Friday, October 21, 2011

What I Learned on Safari

On Saturday, I returned from a vacation to Kenya. My first visit to Africa was unforgettable, the game parks were lovely and the safari rides thrilling. But, I am haunted by the images of the cities, villages, and reservations we passed through on our way to the game parks.

Like many tourists, we visited a Masai village. We sat in a mud and cow dung constructed hut, little bigger than the office I am writing in now, that housed 10 people in two beds. We watched mothers nursing newborn babies, covered with flies. We were told about teenagers, both boys and girls, going through circumcisions and women having babies attended only by their mothers-in-law.

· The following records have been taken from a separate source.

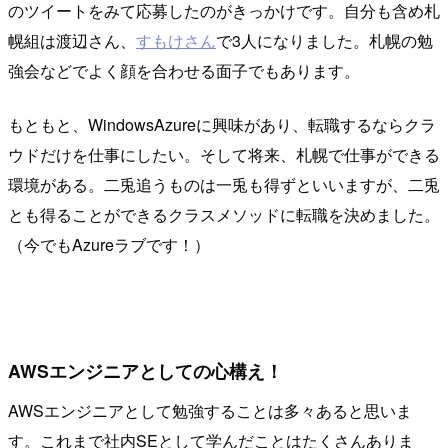
のツイートをみて応募したのがきっかけです。自分も含め札
幌組は渡辺さん、
すもけさん
で3人になりました。札幌の勉
強会などでよく顔を合わせる面子でもあります。
もともと、WindowsAzureに興味があり、転職するならクラ
ウドだけを仕事にしたい。そして将来、札幌で仕事ができる
環境がある。二兎追うものは一兎も得ずといいますが、二兎
とも得ることができるクラスメソッドに転職を決めました。
（今でもAzureラブです！）
AWSエンジニアとしての心構え！
AWSエンジニアとして勉強することは多々あると思いま
す。これまで社内SEとして学んだことはたくさんありま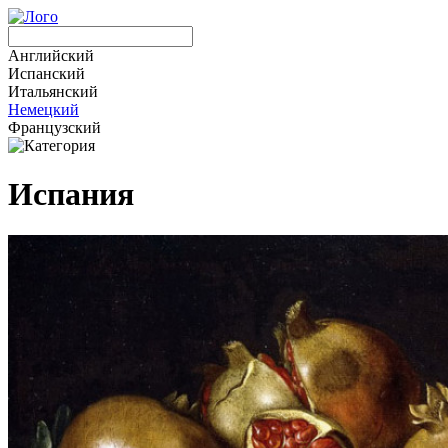
Английский
Испанский
Итальянский
Немецкий
Французский
Испания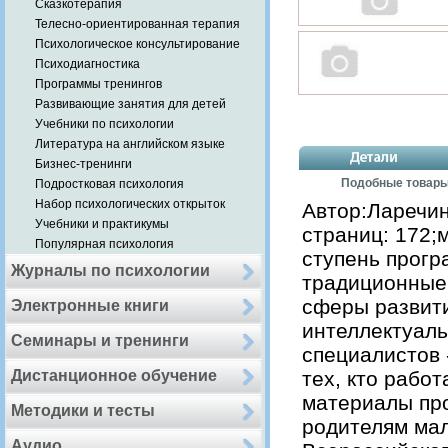
Сказкотерапия
Телесно-ориентированная терапия
Психологическое консультирование
Психодиагностика
Программы тренингов
Развивающие занятия для детей
Учебники по психологии
Литература на английском языке
Бизнес-тренинги
Подобные товар
Подростковая психология
Набор психологических открыток
Автор:Ларечин
Учебники и практикумы
страниц: 172;
Популярная психология
ступень прогр
Журналы по психологии
традиционные 
сферы развити
Электронные книги
интеллектуаль
Семинары и тренинги
специалистов -
Дистанционное обучение
тех, кто работ
материалы пр
Методики и тесты
родителям мал
Аудио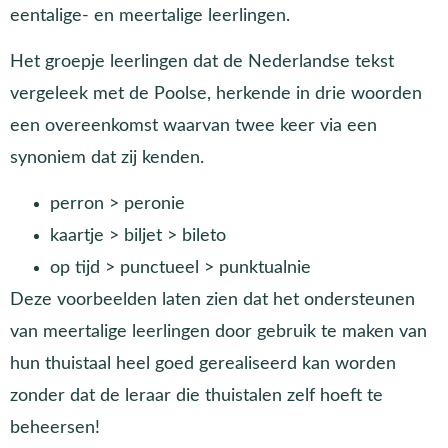
eentalige- en meertalige leerlingen.
Het groepje leerlingen dat de Nederlandse tekst
vergeleek met de Poolse, herkende in drie woorden
een overeenkomst waarvan twee keer via een
synoniem dat zij kenden.
perron > peronie
kaartje > biljet > bileto
op tijd > punctueel > punktualnie
Deze voorbeelden laten zien dat het ondersteunen
van meertalige leerlingen door gebruik te maken van
hun thuistaal heel goed gerealiseerd kan worden
zonder dat de leraar die thuistalen zelf hoeft te
beheersen!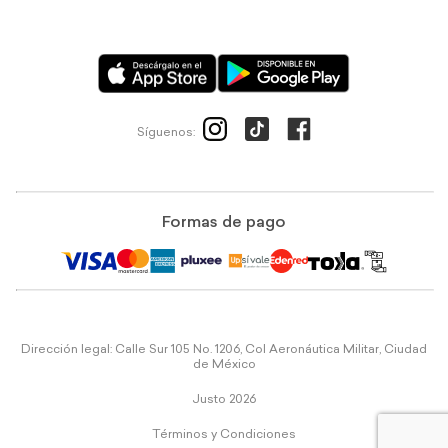
Síguenos:
Formas de pago
Dirección legal: Calle Sur 105 No. 1206, Col Aeronáutica Militar, Ciudad
de México
Justo 2026
Términos y Condiciones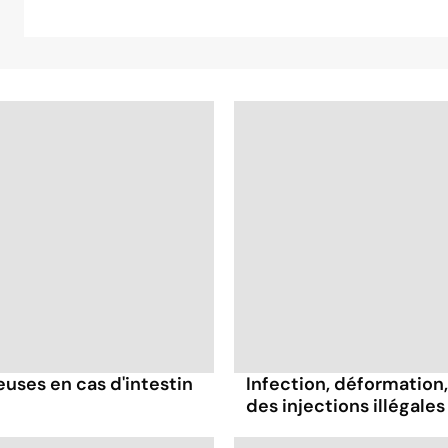
ses en cas d'intestin
Infection, déformation, 
des injections illégales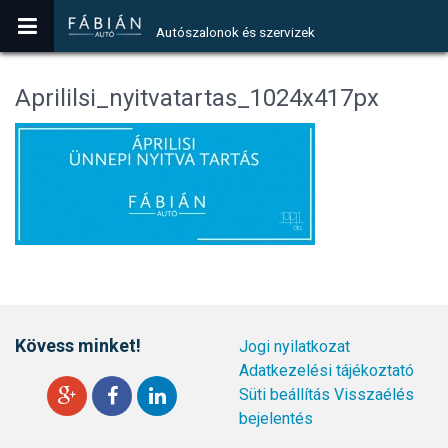
Autószalonok és szervizek
Aprililsi_nyitvatartas_1024x417px
Kövess minket!
Jogi nyilatkozat
Adatkezelési tájékoztató
Süti beállítás
Visszaélés
bejelentés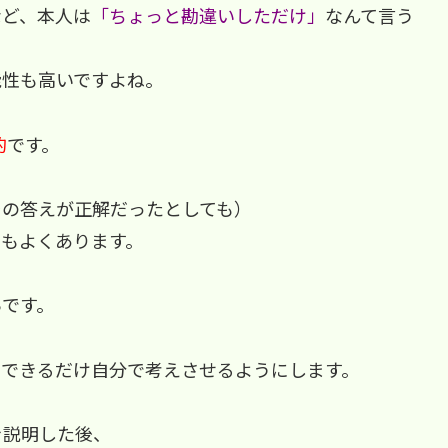
など、本人は
「ちょっと勘違いしただけ」
なんて言う
能性も高いですよね。
的
です。
その答えが正解だったとしても）
ともよくあります。
らです。
、できるだけ自分で考えさせるようにします。
を説明した後、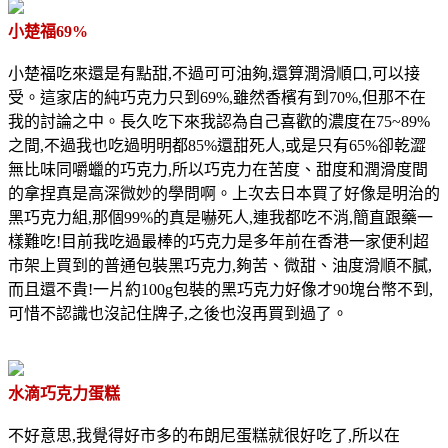
小楚福69%
小楚福吃來還是有點甜,不過可可油夠,還算潤滑順口,可以接
受。這家店的純巧克力只到69%,雖然香檳有到70%,但那不在
我的討論之中。長久吃下來我認為自己喜歡的濃度在75~89%
之間,不過我也吃過明明都85%還甜死人,或是只有65%卻乾澀
無比味同嚼蠟的巧克力,所以巧克力在苦度、甜度和潤滑度間
的拿捏真是高深微妙的學問啊。上次去日本買了好像是明治的
黑巧克力組,那個99%的真是嚇死人,連我都吃不消,簡直跟藥一
樣難吃!目前我吃過最棒的巧克力是多年前在香港一家便利超
市架上買到的普通包裝黑巧克力,夠苦、微甜、油度滑順不膩,
而且還不貴!一片約100g包裝的黑巧克力好像才90塊台幣不到,
可惜不認識也沒記住牌子,之後也沒再買到過了。
水滴巧克力蛋糕
不好意思,我覺得好市多的布朗尼蛋糕就很好吃了,所以在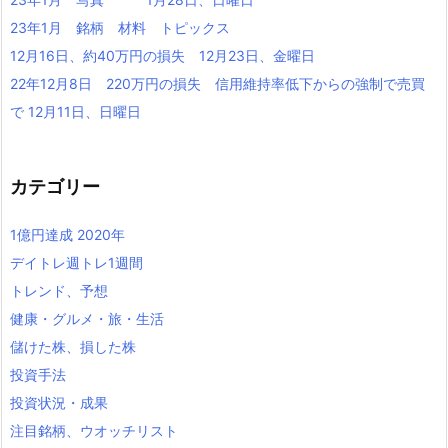
23年1月 銘柄 材料 トピックス
12月16日、約40万円の損失 12月23日、金曜日
22年12月8日 220万円の損失 信用維持率低下からの強制で売買
で 12月11日、日曜日
カテゴリー
1億円達成 2020年
デイトレ週トレ1週間
トレンド、予想
健康・グルメ・旅・生活
儲けた株、損した株
投資手法
投資状況・成果
注目銘柄、ウオッチリスト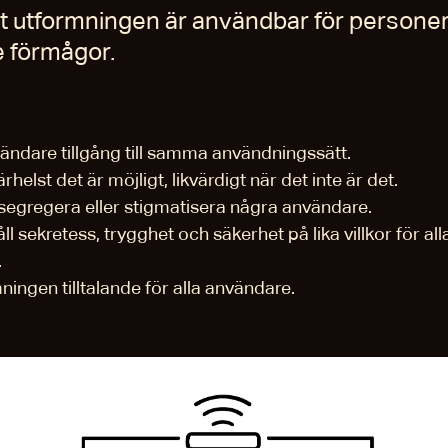
tt utformningen är användbar för persone
e förmågor.
vändare tillgång till samma användningssätt.
ärhelst det är möjligt, likvärdigt när det inte är det.
 segregera eller stigmatisera några användare.
ll sekretess, trygghet och säkerhet på lika villkor för all
.
ingen tilltalande för alla användare.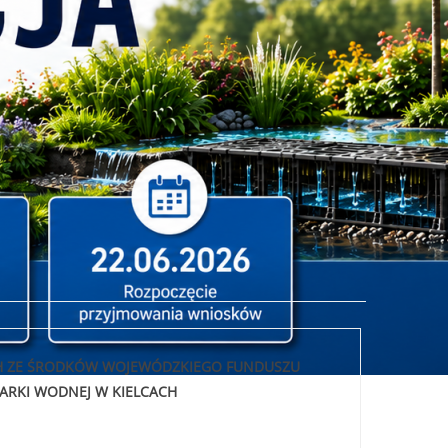
CH ZE ŚRODKÓW WOJEWÓDZKIEGO FUNDUSZU
RKI WODNEJ W KIELCACH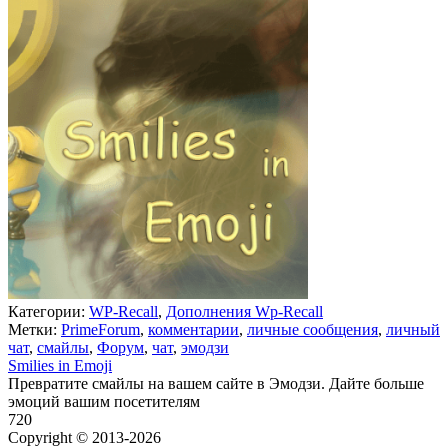
Категории:
WP-Recall
,
Дополнения Wp-Recall
Метки:
PrimeForum
,
комментарии
,
личные сообщения
,
личный
чат
,
смайлы
,
Форум
,
чат
,
эмодзи
Smilies in Emoji
Превратите смайлы на вашем сайте в Эмодзи. Дайте больше
эмоций вашим посетителям
720
Недоступно
Copyright © 2013-2026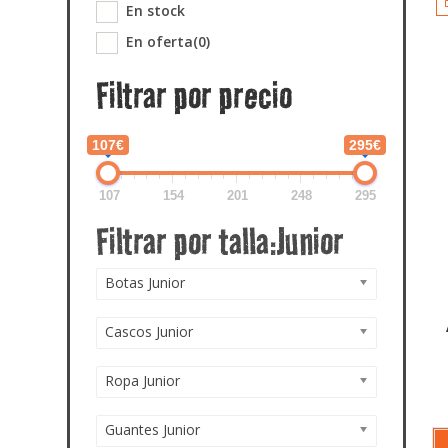
En stock
En oferta
(0)
Filtrar por precio
107€
295€
107
154
201
248
295
Botas Junior
Cascos Junior
Ropa Junior
Guantes Junior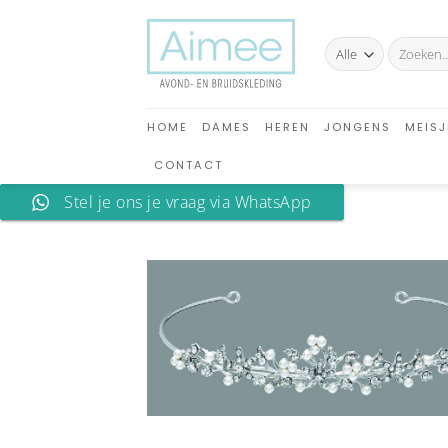
Ga
naar
Zoeken
inhoud
naar:
HOME
DAMES
HEREN
JONGENS
MEISJ
CONTACT
Stel je ons je vraag via WhatsApp
A
verlan
toev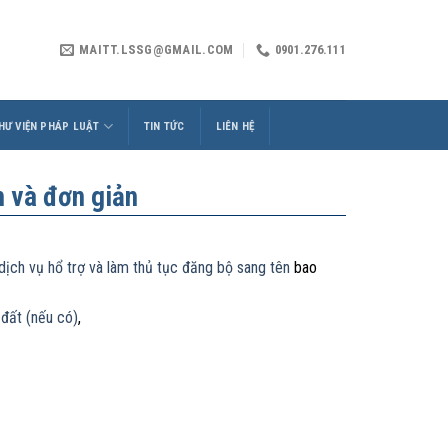
MAITT.LSSG@GMAIL.COM
0901.276.111
HƯ VIỆN PHÁP LUẬT
TIN TỨC
LIÊN HỆ
h và đơn giản
dịch vụ hổ trợ và làm thủ tục đăng bộ sang tên
bao
 đất (nếu có)
,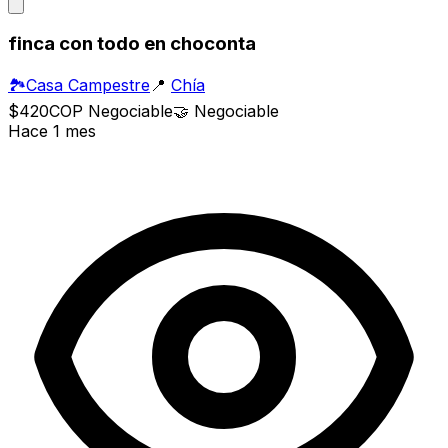
finca con todo en choconta
🏞️
Casa Campestre
📍
Chía
$420
COP
Negociable
🤝
Negociable
Hace 1 mes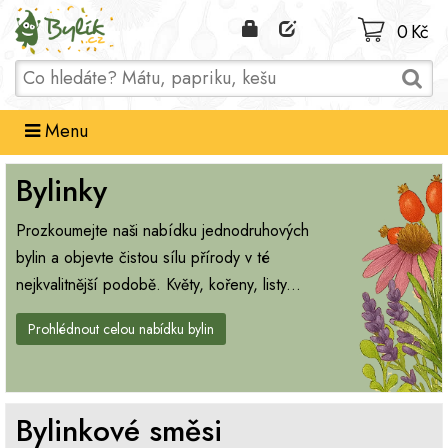
Domů
0 Kč
Menu
Bylinky
Prozkoumejte naši nabídku jednodruhových
bylin a objevte čistou sílu přírody v té
nejkvalitnější podobě. Květy, kořeny, listy...
Prohlédnout celou nabídku bylin
Bylinkové směsi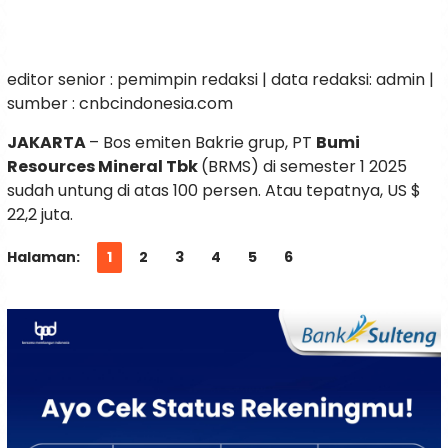
editor senior : pemimpin redaksi | data redaksi: admin |
sumber : cnbcindonesia.com
JAKARTA
– Bos emiten Bakrie grup, PT
Bumi
Resources Mineral Tbk
(BRMS) di semester 1 2025
sudah untung di atas 100 persen. Atau tepatnya, US $
22,2 juta.
Halaman:
1
2
3
4
5
6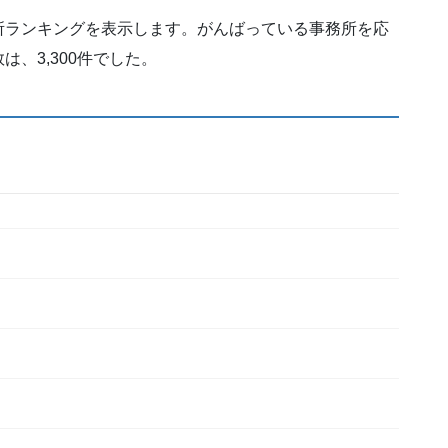
所ランキングを表示します。がんばっている事務所を応
、3,300件でした。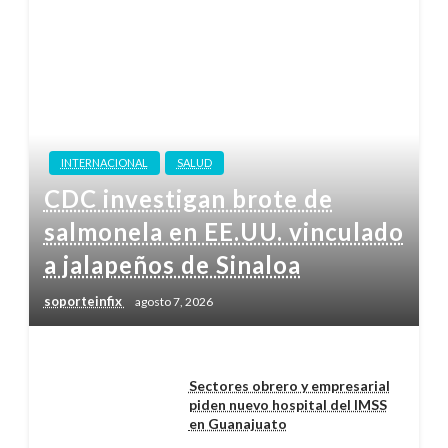
INTERNACIONAL
SALUD
CDC investigan brote de
salmonela en EE.UU. vinculado
a jalapeños de Sinaloa
soporteinfix
agosto 7, 2026
Sectores obrero y empresarial
piden nuevo hospital del IMSS
en Guanajuato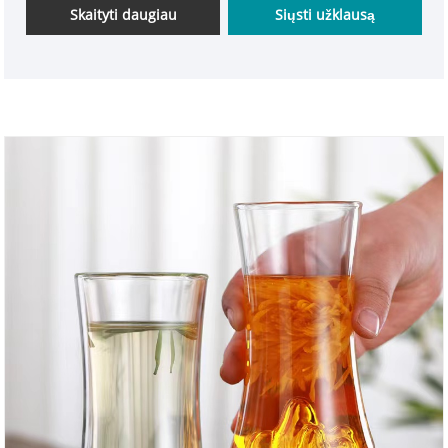
gėrimų, pieno arbatos ir kavos. Sveiki atvykę ir pirkti
Skaityti daugiau
Siųsti užklausą
visus viršininkus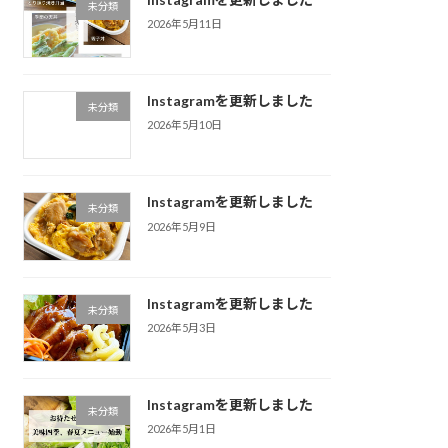
未分類
2026年5月11日
Instagramを更新しました
未分類
2026年5月10日
Instagramを更新しました
未分類
2026年5月9日
Instagramを更新しました
未分類
2026年5月3日
Instagramを更新しました
未分類
2026年5月1日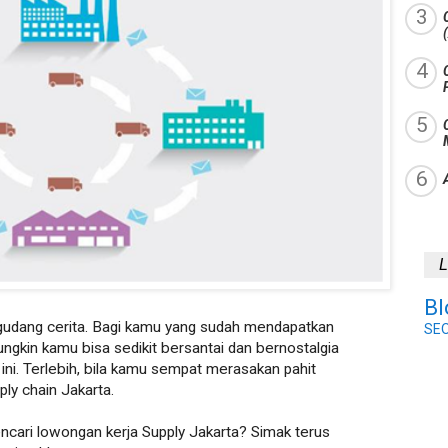
L
Bl
udang cerita. Bagi kamu yang sudah mendapatkan
SE
ngkin kamu bisa sedikit bersantai dan bernostalgia
ni. Terlebih, bila kamu sempat merasakan pahit
ly chain Jakarta.
ari lowongan kerja Supply Jakarta? Simak terus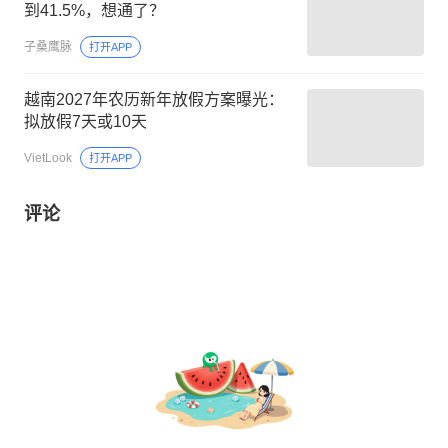
到41.5%，想通了？
子桑鹰脉
打开APP
越南2027年农历新年放假方案曝光：
拟放假7天或10天
VietLook
打开APP
评论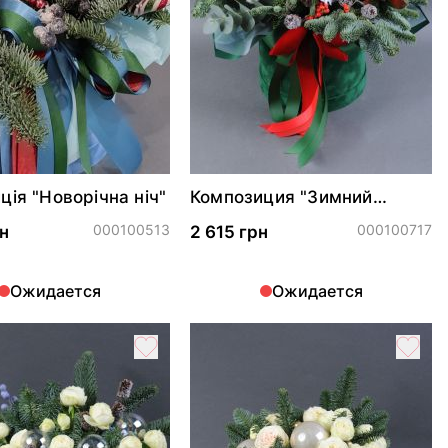
ція "Новорічна ніч"
Композиция "Зимний
поцелуй"
000100513
000100717
н
2 615 грн
Ожидается
Ожидается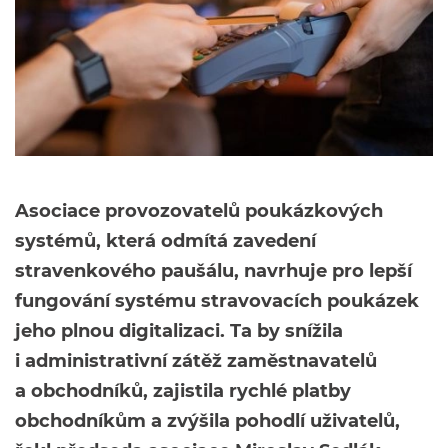
Asociace provozovatelů poukázkových
systémů, která odmítá zavedení
stravenkového paušálu, navrhuje pro lepší
fungování systému stravovacích poukázek
jeho plnou digitalizaci. Ta by snížila
i administrativní zátěž zaměstnavatelů
a obchodníků, zajistila rychlé platby
obchodníkům a zvýšila pohodlí uživatelů,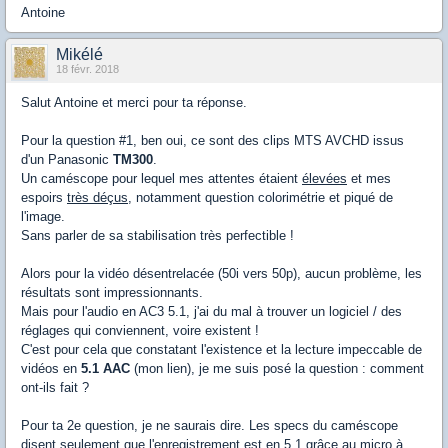
Antoine
Mikélé
18 févr. 2018
Salut Antoine et merci pour ta réponse.
Pour la question #1, ben oui, ce sont des clips MTS AVCHD issus
d'un Panasonic
TM300
.
Un caméscope pour lequel mes attentes étaient
élevées
et mes
espoirs
très déçus
, notamment question colorimétrie et piqué de
l'image.
Sans parler de sa stabilisation très perfectible !
Alors pour la vidéo désentrelacée (50i vers 50p), aucun problème, les
résultats sont impressionnants.
Mais pour l'audio en AC3 5.1, j'ai du mal à trouver un logiciel / des
réglages qui conviennent, voire existent !
C'est pour cela que constatant l'existence et la lecture impeccable de
vidéos en
5.1 AAC
(mon lien), je me suis posé la question : comment
ont-ils fait ?
Pour ta 2e question, je ne saurais dire. Les specs du caméscope
disent seulement que l'enregistrement est en 5.1 grâce au micro à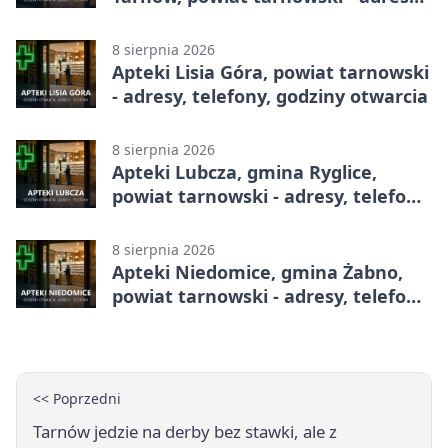
telefony, godziny otwarcia
8 sierpnia 2026
Apteki Lisia Góra, powiat tarnowski
- adresy, telefony, godziny otwarcia
8 sierpnia 2026
Apteki Lubcza, gmina Ryglice,
powiat tarnowski - adresy, telefony,
godziny otwarcia
8 sierpnia 2026
Apteki Niedomice, gmina Żabno,
powiat tarnowski - adresy, telefony,
godziny otwarcia
<< Poprzedni
Tarnów jedzie na derby bez stawki, ale z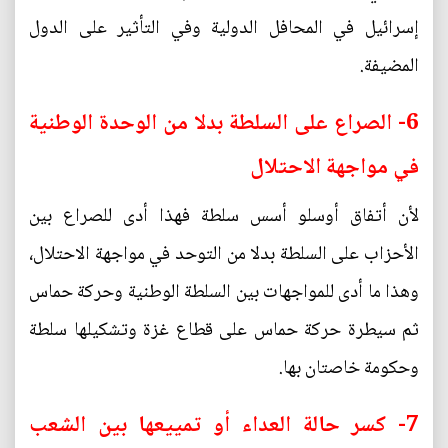
إسرائيل في المحافل الدولية وفي التأثير على الدول
المضيفة.
6- الصراع على السلطة بدلا من الوحدة الوطنية
في مواجهة الاحتلال
لأن أتفاق أوسلو أسس سلطة فهذا أدى للصراع بين
الأحزاب على السلطة بدلا من التوحد في مواجهة الاحتلال،
وهذا ما أدى للمواجهات بين السلطة الوطنية وحركة حماس
ثم سيطرة حركة حماس على قطاع غزة وتشكيلها سلطة
وحكومة خاصتان بها.
7- كسر حالة العداء أو تمييعها بين الشعب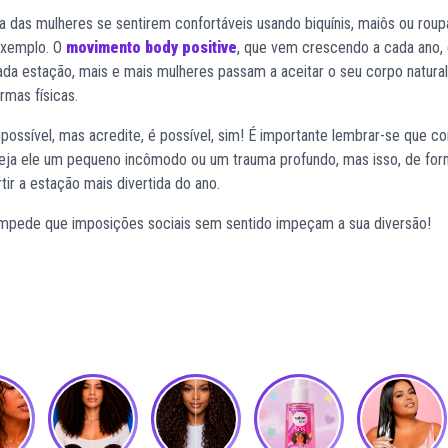
ria das mulheres se sentirem confortáveis usando biquínis, maiôs ou rou
 exemplo. O
movimento body positive
, que vem crescendo a cada ano,
ada estação, mais e mais mulheres passam a aceitar o seu corpo natural
rmas físicas.
possível, mas acredite, é possível, sim! É importante lembrar-se que c
seja ele um pequeno incômodo ou um trauma profundo, mas isso, de fo
tir a estação mais divertida do ano.
 impede que imposições sociais sem sentido impeçam a sua diversão!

When I asked, I was told that “only” about one in ten women in the village die in childbirth. The cities outside of Nairobi we drove through on barely passable roads were filled with children begging when our 4 by 4 vehicles stopped for traffic, with corrugated aluminum tiny homes dotting the roads.

These so-called optional tourist excursions broke my heart and brought home the reality of the need to address poverty, maternal mortality, and access to family planning. It provided me with a renewed commitment to the Religious Institute’s Rachel Sabbath Initiative to engage religious leaders and faith communities in working for U.S. support to reach the Millennium Goals worldwide.

I know that Kenya is not the poorest country in Africa, and compared with its neighbors, it is relatively peaceful. But, still, one in 38 Kenyan women will die in childbirth, 26% of women will marry before adulthood, and female genital mutilation is still widely practiced.
The average woman in Kenya has six children, while her desired family size is four, although in the Masai village I visited fertility was much higher -- yet this marks substantial progress from an estimated 8.1 children per woman in the late 1960s). Fewer than half of Kenyan couples use contraceptives (46%), although that marks a significant increase compared to the 39 per cent reported in a 2003 study. According to the CIA World Factbook, the urban population in Kenya is “growing at an alarming rate as many Kenyans migrate from their rural homes to urban centers,” which has led to a scarcity of jobs and opportunities.

World population growth stops being an abstract idea when confronted with individuals and whole communities suffering without enough food, shelter, sanitation, health care, and economic opportunities. At the end of this month, the world's population will reach 7 billion. It was 4 billion when I first started working thirty five years ago.

The Bible calls us to be stewards of the earth and caretakers of our neighbors. I hope you’ll join us in rededicating ourselves to living out our faith through renewed action on behalf of all the people of the world.